Don't ask me why, but the rain in Bulungula smells like Michigan air. Which means o me it smells of nostalgia, innocence, magic summers and sadness I'm not old enough for. Too many mothballs of grief for comprehension.

Mollie and I got up for a rain splashed sunrise, from which the sun was as sluggish to emerge as we were to wake. Walking the fluctuating waterline in the liquid dawn, I kept hearing slapping footfalls running up behind me. Whether they were really leaves, paranoia, or ghosts I know not. But I wasn't scared.

It reminded me of other early morning beach walks, it reminded me of reminding myself of my mother. That moment in the D.R., with my toes the first to touch that Caribbean morning foam, and jotsom and ... flotsom? (How does it go?) I was maybe beginning to grow up, because the similarities between my mother and I were comforting, were a dose of her, as opposed to the stereotypical teenage grimace at any familiar resemblance.

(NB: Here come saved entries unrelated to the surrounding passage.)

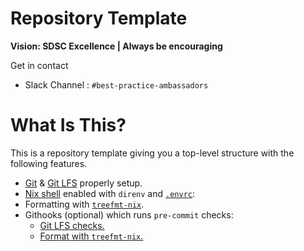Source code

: # Repository Template

**Vision: SDSC Excellence | Always be encouraging**

Get in contact

- Slack Channel : `#best-practice-ambassadors`

# What Is This?

This is a repository template giving you a top-level structure with the
following features.

- [Git](.gitignore) & [Git LFS](.gitattributes) properly setup.
- [Nix shell](./tools/nix/shells/default/default.nix) enabled with `direnv` and
  [`.envrc`](.envrc):
- Formatting with [`treefmt-nix`](./tools/nix/packages/treefmt/treefmt.nix).
- Githooks (optional) which runs `pre-commit` checks:
  - [Git LFS checks.](.githooks/pre-commit/1-git-lfs-check.sh)
  - [Format with `treefmt-nix`.](.githooks/pre-commit/2-format.sh)
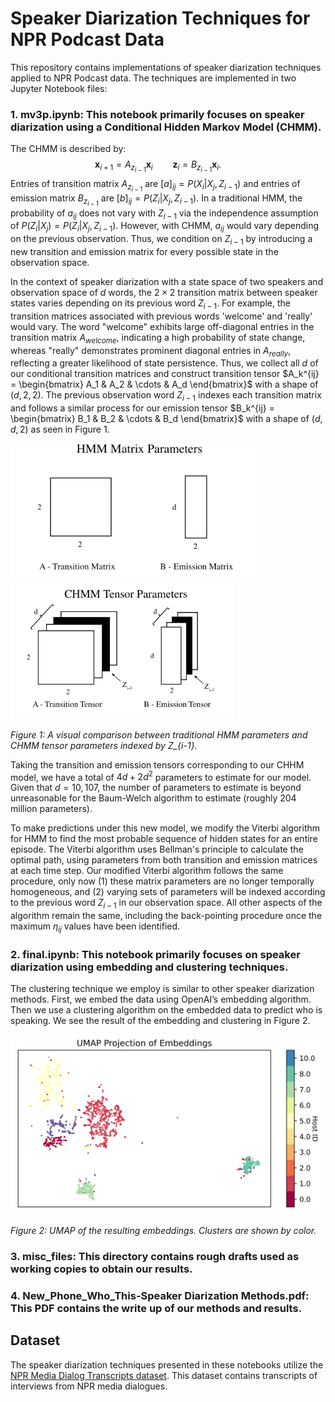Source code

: 





# Speaker Diarization Techniques for NPR Podcast Data

This repository contains implementations of speaker diarization techniques applied to NPR Podcast data. The techniques are implemented in two Jupyter Notebook files:

### 1. **mv3p.ipynb**: This notebook primarily focuses on speaker diarization using a Conditional Hidden Markov Model (CHMM).

The CHMM is described by:
$$\textbf{x}_{i+1} = A_{z_{i-1}} \textbf{x}_i \qquad \textbf{z}_{i} = B_{z_{i-1}} \textbf{x}_i. \qquad$$
Entries of transition matrix $A_{z_{i-1}}$ are $[a]_{ij} = P(X_i | X_j, Z_{i-1})$ and entries of emission matrix $B_{z_{i-1}}$ are $[b]_{ij} = P(Z_i | X_j, Z_{i-1})$. In a traditional HMM, the probability of $a_{ij}$ does not vary with $Z_{i-1}$ via the independence assumption of $P(Z_i | X_j) = P(Z_i | X_j, Z_{i-1})$. However, with CHMM, $a_{ij}$ would vary depending on the previous observation. Thus, we condition on $Z_{i-1}$ by introducing a new transition and emission matrix for every possible state in the observation space. 

In the context of speaker diarization with a state space of two speakers and observation space of $d$ words, the $2 \times 2$ transition matrix between speaker states varies depending on its previous word $Z_{i-1}$. For example, the transition matrices associated with previous words 'welcome' and 'really' would vary. The word "welcome" exhibits large off-diagonal entries in the transition matrix $A_{welcome}$, indicating a high probability of state change, whereas "really" demonstrates prominent diagonal entries in $A_{really}$, reflecting a greater likelihood of state persistence. Thus, we collect all $d$ of our conditional transition matrices and construct transition tensor $A_k^{ij} = \begin{bmatrix} A_1 & A_2 & \cdots & A_d \end{bmatrix}$ with a shape of $(d,2,2)$. The previous observation word $Z_{i-1}$ indexes each transition matrix and follows a similar process for our emission tensor $B_k^{ij} = \begin{bmatrix} B_1 & B_2 & \cdots & B_d \end{bmatrix}$ with a shape of $(d,d,2)$ as seen in Figure 1.

<p float="left">
  <img src="files_readme/HMM params.png" width="400" />
  <img src="files_readme/CHMM params.png" width="358" />
</p>

*Figure 1: A visual comparison between traditional HMM parameters and CHMM tensor parameters indexed by Z_{i-1}.*

Taking the transition and emission tensors corresponding to our CHHM model, we have a total of $4d + 2d^{2}$ parameters to estimate for our model. Given that $d = 10,107$, the number of parameters to estimate is beyond unreasonable for the Baum-Welch algorithm to estimate (roughly $204$ million parameters).

To make predictions under this new model, we modify the Viterbi algorithm for HMM to find the most probable sequence of hidden states for an entire episode. The Viterbi algorithm uses Bellman's principle to calculate the optimal path, using parameters from both transition and emission matrices at each time step. Our modified Viterbi algorithm follows the same procedure, only now (1) these matrix parameters are no longer temporally homogeneous, and (2) varying sets of parameters will be indexed according to the previous word $Z_{i-1}$ in our observation space. All other aspects of the algorithm remain the same, including the back-pointing procedure once the maximum $\eta_{ij}$ values have been identified.



### 2. **final.ipynb**: This notebook primarily focuses on speaker diarization using embedding and clustering techniques.

The clustering technique we employ is similar to other speaker diarization methods. First, we embed the data using OpenAI’s embedding algorithm. Then we use a clustering algorithm on the embedded data to predict who is speaking. We see the result of the embedding and clustering in Figure 2. 

<img src="files_readme/umap_embeddings.png" alt="UMAP Embeddings" width="500" />

*Figure 2: UMAP of the resulting embeddings. Clusters are shown by color.*

### 3. **misc_files**: This directory contains rough drafts used as working copies to obtain our results. 

### 4. **New_Phone_Who_This-Speaker Diarization Methods.pdf**: This PDF contains the write up of our methods and results. 



## Dataset

The speaker diarization techniques presented in these notebooks utilize the [NPR Media Dialog Transcripts dataset](https://www.kaggle.com/datasets/shuyangli94/interview-npr-media-dialog-transcripts). This dataset contains transcripts of interviews from NPR media dialogues.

I am sitting here in the eco-lodge, fresh solar made Xosa bread and veggie sausage brekky on the way. Mosaics and murals and drift wood chandeliers are above me. It is a rainy day, a rained in day, a day of rain, and the sea is visible just outside the dripping and salty window. There is local jazz playing, and this morning, everyone is slow to wake. We have bi passed the paraffin-powered showers in deference to the water shortage and our own cozy laziness. Need I say more? I am happy.